Nearly one year after the Dutch government collapsed over disagreement on its mission in Afghanistan, lawmakers in the Netherlands have endorsed a decision to send police trainers to the war-torn nation.

The Dutch and Afghan flags
Parliamentary support for the new mission was narrowImage: DW-Montage

Dutch Prime Minister Mark Rutte's minority government obtained parliamentary approval for its Afghanistan strategy early on Friday, following a heated debate in The Hague.

A slim majority of MPs voted for the Dutch cabinet's decision to send 545 men and women to Afghanistan to train police until 2014.

Rutte's governing coalition of the liberal VVD party and the conservative Christian Democrats - which makes up 52 seats of 150 in parliament - was forced to make several concessions to opposition parties to gain approval.

Notably, it deferred to the liberal greens - the GroenLinks with 10 seats - by agreeing to seek a written guarantee from Kabul that police trained by the Dutch would not be used in any military action.

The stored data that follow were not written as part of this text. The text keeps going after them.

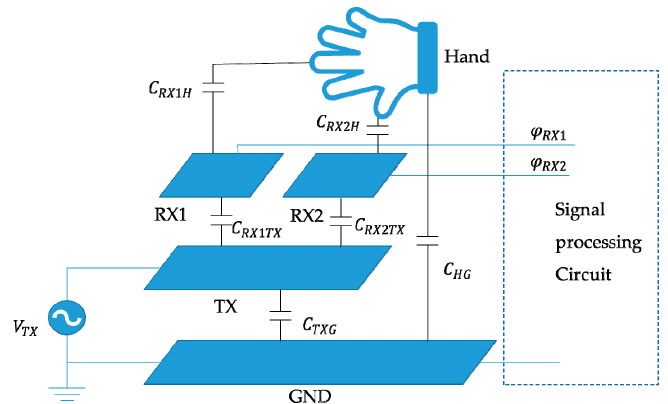
Figure 1. The equivalent circuit model of the electric-field detection system.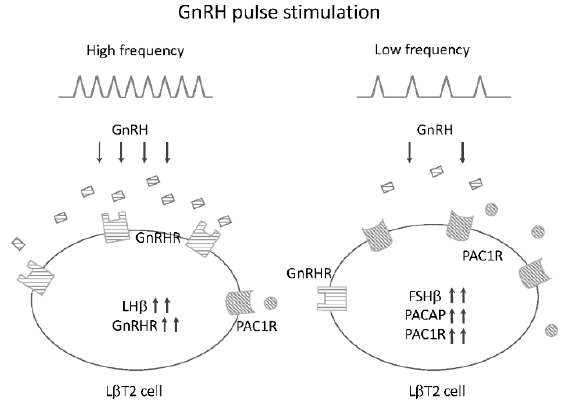
Figure 3. Schematic summary of the changes in pituitary gonadotrophic L β T2 cells by high- and low-frequency pulsatile GnRH stimulation. High-frequency GnRH pulse stimulation preferentially stimulates LH β -subunit and GnRH receptor expression. On the other hand, FSH β -subunit, PACAP, and PAC1R gene expression predominantly occurs under low-frequency GnRH pulses.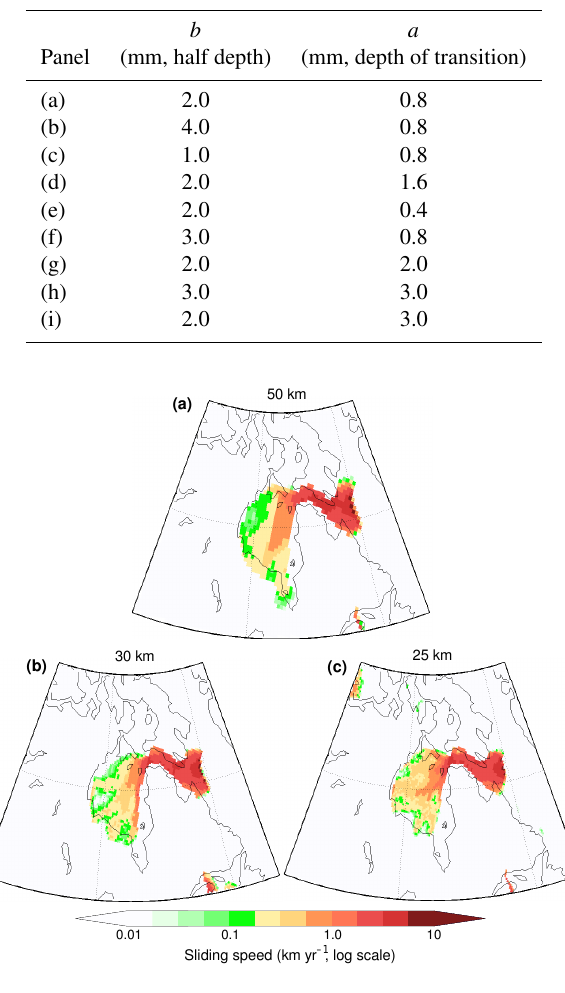
Figure 11. Instantaneous basal sliding speed for model runs at three different resolutions: (a) 50km, (b) 30km and (c) 25km. Colours for speed are plotted on a logarithmic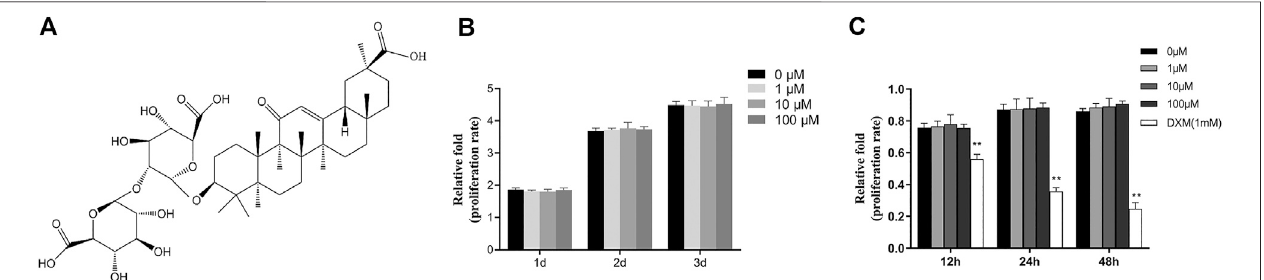
FIGURE1| GAhadnoeffectontheviabilityorproliferationofhBMSCs. (A) ThechemicalstructureofGA. (B) TheproliferationofhBMSCswasmeasuredbyCCK-8 assay after addition of different concentrations of GA (0 – 100 μ M) for 1, two or 3 days in hBMSCs growth medium. (C) The proliferation of hBMSCs was measured by CCK-8 assay after addition of different concentrations of GA (0,1,10 and100 μ M) and dexamethasone (DXM 1 mM) for 12, 24 and 48 h in hBMSCs basal medium with 1% FBS. The proliferation rate was normalized relative to that of group GA 0 μ M.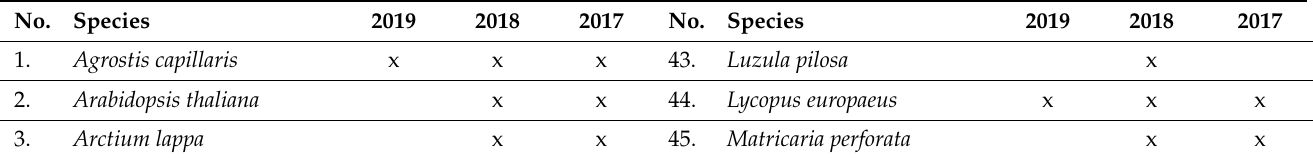
Figure A12. Scree plot from PCA analyses. Table A1. Observed species in study area during the three-year study.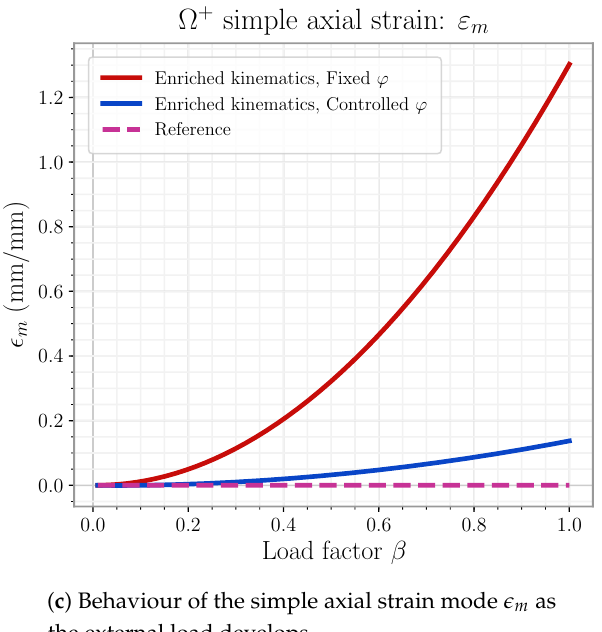
Figure 19. Comparison of the response of the simple axial strain modes associated with the Ω + body partition: ( a ) axial strain (cid:101) n , ( b ) axial strain (cid:101) t and ( c ) axial strain (cid:101) m . Only for enriched mode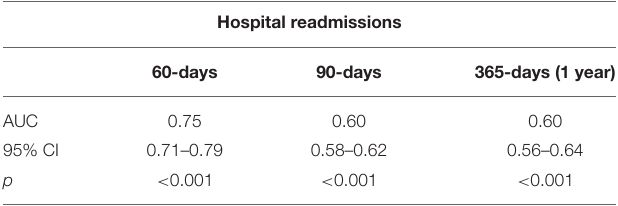
TABLE 3 | Secondary analysis of comparison between 30-day readmission and 60-, 90-, and 365-days (1 year) readmissions of patients hospitalized with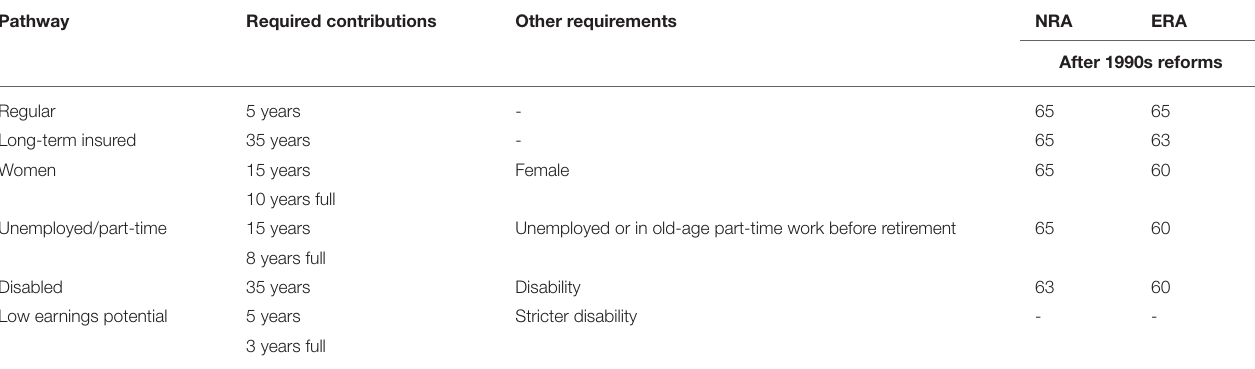
TABLE 3 | Pathways to Retirement in Germany.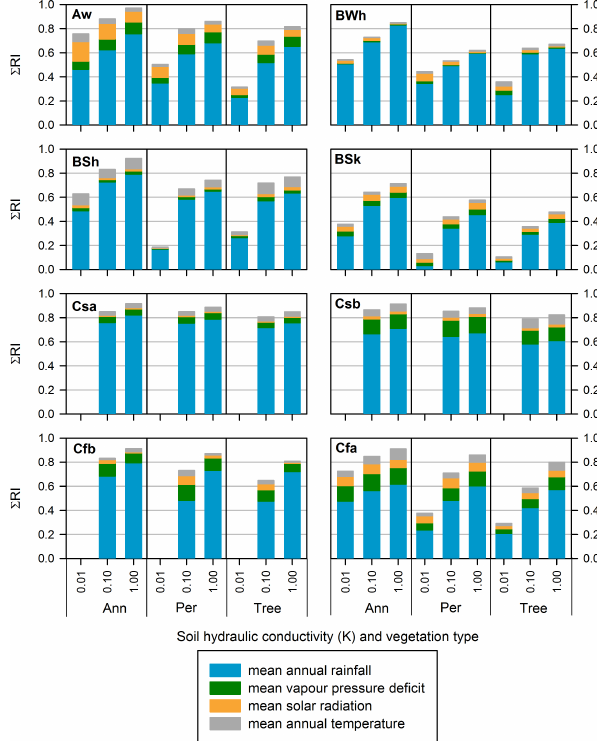
Fig. 3. Relative importance of climate characteristics ( P RI) for the considered climate types (see Fig. 1), under soil with selected hydraulic conductivities ( K = 0 . 01md − 1 , 0.1md − 1 or 1.0md − 1 ) and three vegetation types (Ann – annuals, Per – perennials and Trees); note that in Csa, Csb and Cfb zones, clay-rich soils ( K = 0 . 01md − 1 ) are not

Rutte demanded that police not be used as solidersImage: AP

"We need to be sure that if we train people as police members, they are indeed deployed as police members," Rutte told parliamentarians in the debate broadcast live on national public television.

"If this doesn't happen, or fails, I will propose to end the mission," he added.

A political row over the mission in Afghanistan erupted early last year in the Netherlands when NATO requested an extension of the Dutch presence, which had seen just under 2,000 troops deployed in central Uruzgan province since 2006.

The center-left government of then Prime Minister Jan Peter Balkenende collapsed as a result.